**Assignment**
With pictures left out, output exactly the lines of the listing below from the line that has "bőröndben HOME 299" to the line that has "デスクワークの猫背は、肩こりや腰痛、姿勢の崩れ、", both lines kept.

___ Extracted entries

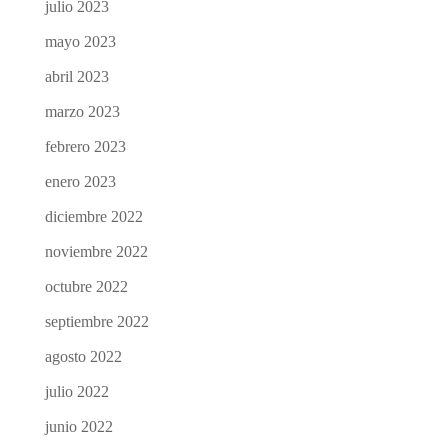
julio 2023
mayo 2023
abril 2023
marzo 2023
febrero 2023
enero 2023
diciembre 2022
noviembre 2022
octubre 2022
septiembre 2022
agosto 2022
julio 2022
junio 2022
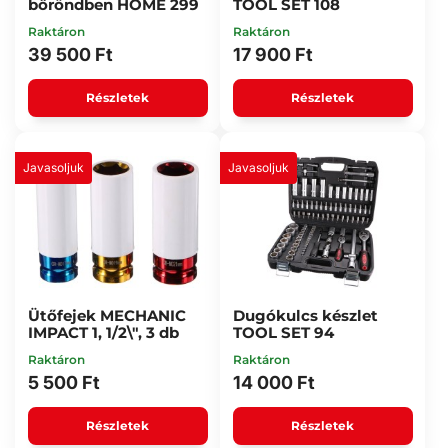
bőröndben HOME 299
TOOL SET 108
Raktáron
Raktáron
39 500 Ft
17 900 Ft
Részletek
Részletek
Javasoljuk
Javasoljuk
Ütőfejek MECHANIC
Dugókulcs készlet
IMPACT 1, 1/2\", 3 db
TOOL SET 94
Raktáron
Raktáron
5 500 Ft
14 000 Ft
Részletek
Részletek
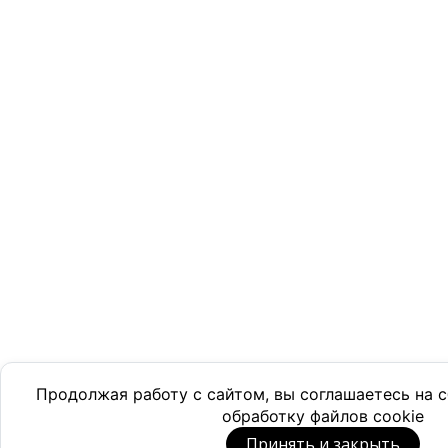
Продолжая работу с сайтом, вы соглашаетесь на
обработку файлов cookie
Принять и закрыть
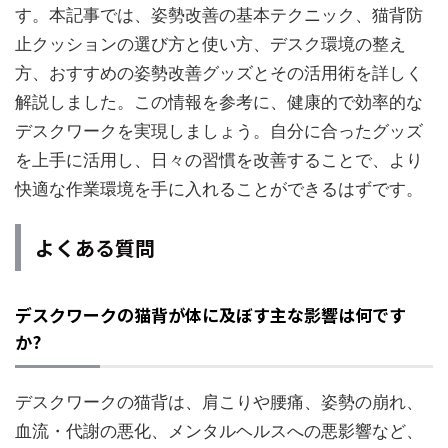
す。本記事では、姿勢改善の基本テクニック、猫背防
止クッションの選び方と使い方、デスク環境の整え
方、おすすめの姿勢改善グッズとその活用術を詳しく
解説しました。この情報を参考に、健康的で効率的な
デスクワークを実現しましょう。自分に合ったグッズ
を上手に活用し、日々の習慣を改善することで、より
快適な作業環境を手に入れることができるはずです。
よくある質問
デスクワークの猫背が体に及ぼす主な影響は何です
か?
デスクワークの猫背は、肩こりや腰痛、姿勢の崩れ、
血流・代謝の悪化、メンタルヘルスへの悪影響など、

______

**Solved problem**
bőröndben HOME 299
TOOL SET 108
Raktáron
Raktáron
39 500 Ft
17 900 Ft
Részletek
Részletek
Javasoljuk
Javasoljuk
Ütőfejek MECHANIC
Dugókulcs készlet
IMPACT 1, 1/2\", 3 db
TOOL SET 94
Raktáron
Raktáron
5 500 Ft
14 000 Ft
Részletek
Részletek
Продолжая работу с сайтом, вы соглашаетесь на
обработку файлов cookie
Принять и закрыть
す。本記事では、姿勢改善の基本テクニック、猫背防
止クッションの選び方と使い方、デスク環境の整え
方、おすすめの姿勢改善グッズとその活用術を詳しく
解説しました。この情報を参考に、健康的で効率的な
デスクワークを実現しましょう。自分に合ったグッズ
を上手に活用し、日々の習慣を改善することで、より
快適な作業環境を手に入れることができるはずです。
よくある質問
デスクワークの猫背が体に及ぼす主な影響は何です
か?
デスクワークの猫背は、肩こりや腰痛、姿勢の崩れ、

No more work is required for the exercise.